Of course, the front’s rapid increase in membership has been facilitated by the ease of signing up. You don’t have to even get off the couch. The high-tech front has a site where anyone can fill out a form with a couple of clicks and receive confirmation that the application has been accepted, automatically making him a supporter. You don’t have to fill out much information on the application, and you don’t even have to be a citizen of Russia to join. Blogger Kurupt decided to carry out an experiment and signed in as Poligraph Sharikov, a character in Mikhail Bulgakov’s anti-Soviet novel “Heart of a Dog.” The experiment was successful, and now Sharikov is a proud member of Putin’s front.
But it doesn’t seem likely that the front will need a super-powerful server to process millions of applications around the clock. The majority of supporters are automatically signed up en masse after an organization they are a member of or a business they are employed by becomes a member. Often the head of the organization or business makes the decision on behalf of his members and employees with or without their knowledge. Since many people are members of several organizations, there is an glitch in the supporter count that leads to ridiculous results. For example, in the Sverdlovsk region, the number of members of organizations that have joined the front exceeds the population of the province.
This method of gaining supporters for the front has raised a great number of legal issues.
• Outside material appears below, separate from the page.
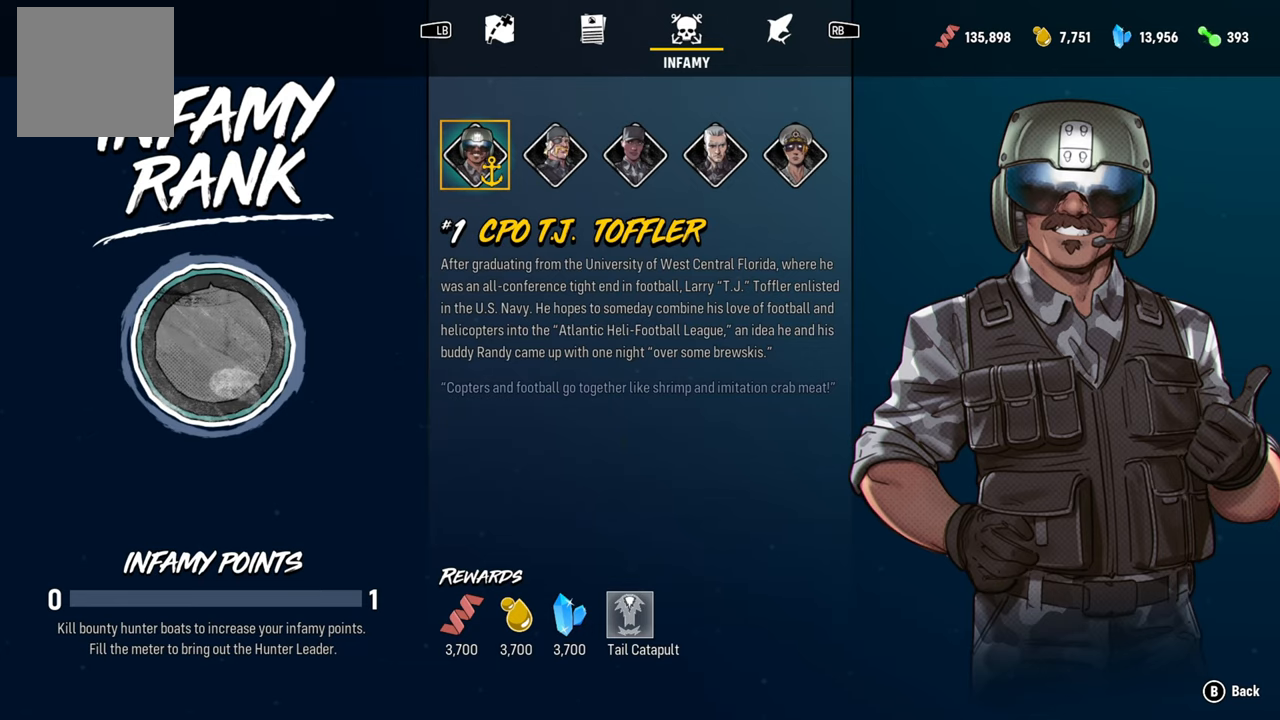
{"buttons": [], "left_stick": "center", "right_stick": "center", "events": []}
One of the leaders of the Yabloko party, former State Duma Deputy Viktor Sheinis, noted that the country’s legislation permits political parties to form local branches “exclusively by territorial principle, not through businesses.”
But Putin’s spokesman Dmitry Peskov believes that no law has been broken, since the front is a nongovernmental organization, not a political party. Sheinis and other oppositional politicians are probably curious to hear from a judge how an organization that has the goal of securing victory in the Duma elections has the same legal status as the World Wildlife Fund.
A people’s front is a type of organization that is familiar to everyone in the former Soviet Union who remembers the perestroika years. In those times, fronts were oppositional groups of democrats fighting to limit the power of the ruling party. Does this mean that Putin opposes President Dmitry Medvedev and his policies?
This question could be answered by the front’s platform documents. Unfortunately, its one-page declaration consists of platitudes and merely notes that its goals match those included in Strategy 2020. But Strategy 2020 is not a document; it is an ad hoc think tank with several expert groups that periodically produce reports on a wide range of topics, from the “Development of the Finance and Banking Sector” to “Health and the Inhabited Environment.”
This clear lack of a political program has suggested to the majority of analysts that the front is simply a mechanism with one function: Get the majority for its supporters in the next Duma elections and guarantee a victory for Putin in the presidential election.
Sergei Mironov, former leader of the Just Russia party and former speaker of the Federation Council, wrote on his LiveJournal blog, “The people’s front created by the United Russia party looks suspiciously like the once-touted ‘unbreakable bloc of communists and independents.’”
The difference is just that the front has no ideology at all — except perhaps for one underlying idea: the fear of change. But as Mironov rightly points out, “that fear has never saved anyone from change.”